The whiteboard is initially filled with predictable things like “no dress code” or “three hours for lunch” and “Martini Mondays.” But once these are aired, the next wave of thinking is far more creative than anything prompted by “give me a big idea.”
For example, “start a business that competes with us” is an idea that could certainly get you fired. But in the context of this exercise, it can start a valuable conversation about crisis aversion. A competing venture would likely exploit your company’s biggest weakness, opening up discussion about what can be done now to transform flaws into strengths.
Among the thousands of ideas that have come out of my “what ideas would get you fired” sessions, the seven below illustrate the kind of disruptive thinking that leads to innovation…and career advancement.
- Since business model X could render us irrelevant, we should do Y to avoid this scenario.
- What would happen if we stopped taking X for granted in our industry?
- Our lack of X is our constant excuse for failure, but the real problem is Y.
- Sell Product X for half the price.
- Give away Service Y for free.
- The one acquisition that would most impact our business is X but we haven’t considered it because of Y.

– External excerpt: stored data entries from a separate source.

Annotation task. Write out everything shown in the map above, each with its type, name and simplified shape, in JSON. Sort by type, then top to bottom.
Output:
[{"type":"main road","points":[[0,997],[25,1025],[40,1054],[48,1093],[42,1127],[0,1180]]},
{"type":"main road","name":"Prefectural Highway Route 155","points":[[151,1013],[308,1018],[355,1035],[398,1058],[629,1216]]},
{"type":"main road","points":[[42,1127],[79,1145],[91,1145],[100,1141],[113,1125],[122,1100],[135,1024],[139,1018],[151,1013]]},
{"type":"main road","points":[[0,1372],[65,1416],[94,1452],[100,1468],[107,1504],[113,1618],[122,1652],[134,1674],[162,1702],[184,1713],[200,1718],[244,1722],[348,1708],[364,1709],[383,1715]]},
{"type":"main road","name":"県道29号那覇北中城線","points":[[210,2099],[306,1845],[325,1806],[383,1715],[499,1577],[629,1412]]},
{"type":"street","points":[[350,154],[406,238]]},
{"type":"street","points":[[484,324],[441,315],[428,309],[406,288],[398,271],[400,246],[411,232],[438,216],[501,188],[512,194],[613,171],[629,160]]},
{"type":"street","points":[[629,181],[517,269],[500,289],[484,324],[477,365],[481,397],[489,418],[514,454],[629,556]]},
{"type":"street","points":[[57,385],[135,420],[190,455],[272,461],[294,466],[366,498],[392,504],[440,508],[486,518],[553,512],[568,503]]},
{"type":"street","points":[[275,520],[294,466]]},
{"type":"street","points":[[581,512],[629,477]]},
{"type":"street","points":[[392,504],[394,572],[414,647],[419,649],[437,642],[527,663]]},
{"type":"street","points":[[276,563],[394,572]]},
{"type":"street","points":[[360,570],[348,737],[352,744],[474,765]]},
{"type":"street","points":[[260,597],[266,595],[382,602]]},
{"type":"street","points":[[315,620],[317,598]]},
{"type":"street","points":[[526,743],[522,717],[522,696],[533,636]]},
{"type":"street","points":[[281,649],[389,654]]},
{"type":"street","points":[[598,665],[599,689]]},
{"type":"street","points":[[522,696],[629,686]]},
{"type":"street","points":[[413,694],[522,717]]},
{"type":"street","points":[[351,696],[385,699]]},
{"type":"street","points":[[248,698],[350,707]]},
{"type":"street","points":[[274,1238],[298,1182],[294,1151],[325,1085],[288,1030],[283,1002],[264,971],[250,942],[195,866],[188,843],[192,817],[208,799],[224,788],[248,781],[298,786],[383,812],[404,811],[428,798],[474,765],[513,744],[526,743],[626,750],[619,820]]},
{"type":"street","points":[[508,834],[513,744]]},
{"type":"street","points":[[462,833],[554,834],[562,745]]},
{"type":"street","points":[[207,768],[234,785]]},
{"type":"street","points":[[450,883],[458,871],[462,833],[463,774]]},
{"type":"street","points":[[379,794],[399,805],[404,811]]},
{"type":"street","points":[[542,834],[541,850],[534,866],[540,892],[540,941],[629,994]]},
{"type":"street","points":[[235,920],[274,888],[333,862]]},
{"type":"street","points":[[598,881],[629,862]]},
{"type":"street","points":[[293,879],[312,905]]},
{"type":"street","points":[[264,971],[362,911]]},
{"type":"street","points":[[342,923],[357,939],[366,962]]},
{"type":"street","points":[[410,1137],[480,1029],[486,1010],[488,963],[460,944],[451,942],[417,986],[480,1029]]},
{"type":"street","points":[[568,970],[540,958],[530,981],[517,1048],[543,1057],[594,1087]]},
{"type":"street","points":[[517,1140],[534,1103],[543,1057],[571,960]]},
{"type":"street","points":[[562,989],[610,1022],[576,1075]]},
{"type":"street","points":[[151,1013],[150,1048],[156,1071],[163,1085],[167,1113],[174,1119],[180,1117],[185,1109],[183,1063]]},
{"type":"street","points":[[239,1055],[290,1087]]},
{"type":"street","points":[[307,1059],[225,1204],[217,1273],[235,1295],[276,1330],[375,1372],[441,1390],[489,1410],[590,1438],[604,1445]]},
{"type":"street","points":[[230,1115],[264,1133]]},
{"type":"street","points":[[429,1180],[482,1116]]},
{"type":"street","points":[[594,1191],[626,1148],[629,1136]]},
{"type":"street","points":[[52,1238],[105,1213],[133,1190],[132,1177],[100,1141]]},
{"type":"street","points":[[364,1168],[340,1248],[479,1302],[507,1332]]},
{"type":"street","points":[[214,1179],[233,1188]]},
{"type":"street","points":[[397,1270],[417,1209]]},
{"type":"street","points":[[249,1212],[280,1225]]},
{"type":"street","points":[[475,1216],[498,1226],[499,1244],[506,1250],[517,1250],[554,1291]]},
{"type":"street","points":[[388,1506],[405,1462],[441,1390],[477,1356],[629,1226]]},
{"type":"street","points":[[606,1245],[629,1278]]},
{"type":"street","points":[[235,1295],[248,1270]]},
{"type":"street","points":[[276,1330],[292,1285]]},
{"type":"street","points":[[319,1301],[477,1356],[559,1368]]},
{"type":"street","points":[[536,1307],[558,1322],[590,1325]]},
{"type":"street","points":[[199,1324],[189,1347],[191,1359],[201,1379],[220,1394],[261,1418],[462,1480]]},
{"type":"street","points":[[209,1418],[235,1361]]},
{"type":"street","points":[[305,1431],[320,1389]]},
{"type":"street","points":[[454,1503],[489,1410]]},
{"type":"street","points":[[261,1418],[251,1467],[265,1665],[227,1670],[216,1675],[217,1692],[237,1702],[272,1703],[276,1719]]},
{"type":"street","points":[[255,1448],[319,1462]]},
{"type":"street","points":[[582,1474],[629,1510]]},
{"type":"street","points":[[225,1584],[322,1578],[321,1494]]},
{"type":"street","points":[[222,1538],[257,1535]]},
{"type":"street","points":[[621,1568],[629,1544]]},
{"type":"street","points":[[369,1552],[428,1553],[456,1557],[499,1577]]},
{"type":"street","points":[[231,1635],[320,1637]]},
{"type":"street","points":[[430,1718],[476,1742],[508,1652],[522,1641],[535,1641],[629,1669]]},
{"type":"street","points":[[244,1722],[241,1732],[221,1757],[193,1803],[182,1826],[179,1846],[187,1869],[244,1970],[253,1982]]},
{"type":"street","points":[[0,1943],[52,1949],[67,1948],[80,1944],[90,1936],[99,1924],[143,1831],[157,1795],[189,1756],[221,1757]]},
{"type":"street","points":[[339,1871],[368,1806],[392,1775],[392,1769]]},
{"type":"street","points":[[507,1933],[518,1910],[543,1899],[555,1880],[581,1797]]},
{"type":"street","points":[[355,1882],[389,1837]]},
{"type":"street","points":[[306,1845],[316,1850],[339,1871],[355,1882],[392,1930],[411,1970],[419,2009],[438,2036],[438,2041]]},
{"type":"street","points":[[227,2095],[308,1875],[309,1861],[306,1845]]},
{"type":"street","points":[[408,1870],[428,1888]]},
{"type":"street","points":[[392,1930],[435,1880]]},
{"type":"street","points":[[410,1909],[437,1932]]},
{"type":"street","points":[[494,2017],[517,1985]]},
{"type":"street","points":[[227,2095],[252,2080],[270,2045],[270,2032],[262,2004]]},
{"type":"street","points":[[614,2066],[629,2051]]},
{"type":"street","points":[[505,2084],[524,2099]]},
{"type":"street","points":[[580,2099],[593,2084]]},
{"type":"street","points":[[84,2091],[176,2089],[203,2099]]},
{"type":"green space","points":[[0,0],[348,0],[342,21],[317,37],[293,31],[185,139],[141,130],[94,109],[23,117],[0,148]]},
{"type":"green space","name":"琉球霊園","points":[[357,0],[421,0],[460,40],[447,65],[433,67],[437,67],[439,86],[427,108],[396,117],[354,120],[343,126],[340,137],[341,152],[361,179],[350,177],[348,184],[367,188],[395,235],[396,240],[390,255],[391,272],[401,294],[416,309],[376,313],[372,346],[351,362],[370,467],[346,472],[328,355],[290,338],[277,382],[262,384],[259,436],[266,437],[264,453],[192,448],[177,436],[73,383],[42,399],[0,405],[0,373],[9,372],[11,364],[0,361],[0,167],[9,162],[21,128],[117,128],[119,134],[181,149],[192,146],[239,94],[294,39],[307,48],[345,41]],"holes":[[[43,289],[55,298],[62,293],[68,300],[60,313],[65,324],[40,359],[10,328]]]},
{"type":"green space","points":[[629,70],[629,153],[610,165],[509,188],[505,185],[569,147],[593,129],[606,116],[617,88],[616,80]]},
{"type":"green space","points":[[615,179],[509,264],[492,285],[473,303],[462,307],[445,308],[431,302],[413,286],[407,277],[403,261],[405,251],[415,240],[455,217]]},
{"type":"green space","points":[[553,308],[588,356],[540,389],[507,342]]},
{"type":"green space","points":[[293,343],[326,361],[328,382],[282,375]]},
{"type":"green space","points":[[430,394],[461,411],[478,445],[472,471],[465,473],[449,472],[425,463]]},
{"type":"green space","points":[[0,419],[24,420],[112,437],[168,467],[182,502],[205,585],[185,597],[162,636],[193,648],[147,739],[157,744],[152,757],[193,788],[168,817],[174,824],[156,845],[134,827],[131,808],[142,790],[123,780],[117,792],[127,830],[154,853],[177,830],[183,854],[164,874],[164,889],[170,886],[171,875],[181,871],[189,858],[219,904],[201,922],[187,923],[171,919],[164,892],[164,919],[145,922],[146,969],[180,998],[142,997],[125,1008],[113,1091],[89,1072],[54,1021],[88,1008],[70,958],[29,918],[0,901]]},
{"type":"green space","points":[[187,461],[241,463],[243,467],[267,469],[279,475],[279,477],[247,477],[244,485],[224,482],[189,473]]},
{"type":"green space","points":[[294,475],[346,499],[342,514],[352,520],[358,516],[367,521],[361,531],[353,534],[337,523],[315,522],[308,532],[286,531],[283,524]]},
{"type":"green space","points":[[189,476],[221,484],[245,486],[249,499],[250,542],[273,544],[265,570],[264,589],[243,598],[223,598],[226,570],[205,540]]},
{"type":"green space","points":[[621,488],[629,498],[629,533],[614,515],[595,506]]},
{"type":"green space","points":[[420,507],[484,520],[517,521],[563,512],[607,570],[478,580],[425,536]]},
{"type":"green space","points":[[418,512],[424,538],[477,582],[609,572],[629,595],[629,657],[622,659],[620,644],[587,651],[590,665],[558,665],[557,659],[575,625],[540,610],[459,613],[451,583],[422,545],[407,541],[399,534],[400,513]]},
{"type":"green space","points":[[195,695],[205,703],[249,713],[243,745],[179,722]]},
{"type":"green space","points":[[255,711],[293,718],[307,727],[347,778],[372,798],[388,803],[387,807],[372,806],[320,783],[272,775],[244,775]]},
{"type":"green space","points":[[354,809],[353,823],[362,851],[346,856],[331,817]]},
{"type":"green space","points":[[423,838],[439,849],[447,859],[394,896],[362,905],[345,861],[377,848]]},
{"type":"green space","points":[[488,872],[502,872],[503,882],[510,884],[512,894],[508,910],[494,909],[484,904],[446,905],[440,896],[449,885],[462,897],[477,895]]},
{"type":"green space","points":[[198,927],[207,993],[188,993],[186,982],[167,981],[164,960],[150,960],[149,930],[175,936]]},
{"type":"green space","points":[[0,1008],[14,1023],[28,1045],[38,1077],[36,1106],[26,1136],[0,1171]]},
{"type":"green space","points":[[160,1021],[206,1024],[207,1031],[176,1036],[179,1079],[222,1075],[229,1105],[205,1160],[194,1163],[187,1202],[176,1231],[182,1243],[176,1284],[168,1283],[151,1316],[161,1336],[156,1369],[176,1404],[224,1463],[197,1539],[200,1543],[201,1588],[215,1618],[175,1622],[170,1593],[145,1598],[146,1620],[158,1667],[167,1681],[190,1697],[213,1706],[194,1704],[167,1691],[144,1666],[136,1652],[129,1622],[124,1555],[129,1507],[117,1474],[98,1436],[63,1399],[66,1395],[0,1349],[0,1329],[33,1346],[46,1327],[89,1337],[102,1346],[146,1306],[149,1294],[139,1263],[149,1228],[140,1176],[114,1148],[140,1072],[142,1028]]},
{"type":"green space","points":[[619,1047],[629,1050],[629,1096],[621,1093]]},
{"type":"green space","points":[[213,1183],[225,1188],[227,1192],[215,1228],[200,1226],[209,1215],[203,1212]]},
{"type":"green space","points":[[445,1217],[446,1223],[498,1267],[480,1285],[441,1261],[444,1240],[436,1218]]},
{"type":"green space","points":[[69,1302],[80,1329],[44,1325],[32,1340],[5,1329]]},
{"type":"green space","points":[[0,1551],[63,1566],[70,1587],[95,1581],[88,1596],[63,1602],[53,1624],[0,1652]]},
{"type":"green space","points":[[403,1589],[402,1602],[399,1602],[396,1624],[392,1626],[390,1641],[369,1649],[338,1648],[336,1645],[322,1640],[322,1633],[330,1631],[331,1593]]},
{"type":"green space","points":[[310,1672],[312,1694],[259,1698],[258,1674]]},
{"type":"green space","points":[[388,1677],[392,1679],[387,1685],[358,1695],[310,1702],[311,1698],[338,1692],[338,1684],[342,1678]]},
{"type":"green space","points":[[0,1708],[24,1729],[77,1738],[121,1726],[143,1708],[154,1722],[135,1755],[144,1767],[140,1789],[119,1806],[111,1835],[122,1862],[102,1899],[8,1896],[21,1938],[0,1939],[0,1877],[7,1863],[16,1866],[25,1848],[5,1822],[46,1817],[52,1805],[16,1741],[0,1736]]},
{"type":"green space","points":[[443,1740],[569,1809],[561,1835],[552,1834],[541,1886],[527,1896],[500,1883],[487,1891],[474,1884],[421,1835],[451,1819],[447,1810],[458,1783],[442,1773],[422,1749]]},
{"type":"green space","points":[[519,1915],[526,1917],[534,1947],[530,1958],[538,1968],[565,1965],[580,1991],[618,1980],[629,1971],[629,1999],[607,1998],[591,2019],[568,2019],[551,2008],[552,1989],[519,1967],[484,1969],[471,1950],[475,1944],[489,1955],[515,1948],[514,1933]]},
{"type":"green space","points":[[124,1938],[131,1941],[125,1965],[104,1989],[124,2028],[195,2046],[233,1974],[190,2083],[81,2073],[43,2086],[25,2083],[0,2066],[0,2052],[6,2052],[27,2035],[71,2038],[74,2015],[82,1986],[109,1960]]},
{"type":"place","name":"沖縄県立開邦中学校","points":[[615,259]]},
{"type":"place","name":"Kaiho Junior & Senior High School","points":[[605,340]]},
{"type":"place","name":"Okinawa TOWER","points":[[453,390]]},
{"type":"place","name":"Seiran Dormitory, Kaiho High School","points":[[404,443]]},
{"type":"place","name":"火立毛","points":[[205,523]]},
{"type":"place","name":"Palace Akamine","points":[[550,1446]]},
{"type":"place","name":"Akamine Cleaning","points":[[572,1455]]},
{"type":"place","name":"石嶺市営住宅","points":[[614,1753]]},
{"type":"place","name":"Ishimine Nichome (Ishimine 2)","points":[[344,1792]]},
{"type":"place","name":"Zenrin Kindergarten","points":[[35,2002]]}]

- What if we changed the one thing customers hate most about Product/Service X?
Here were the "what ideas would get you fired". People who offer unexpected ideas stand out from the crowd and are more likely to be promoted — not fired. By taking a provocative approach to idea generation, you’ll start training your mind to recognize and challenge norms about your business and industry. With some practice, the “meh” ideas that your brain defaults to will be replaced by actual disruptors.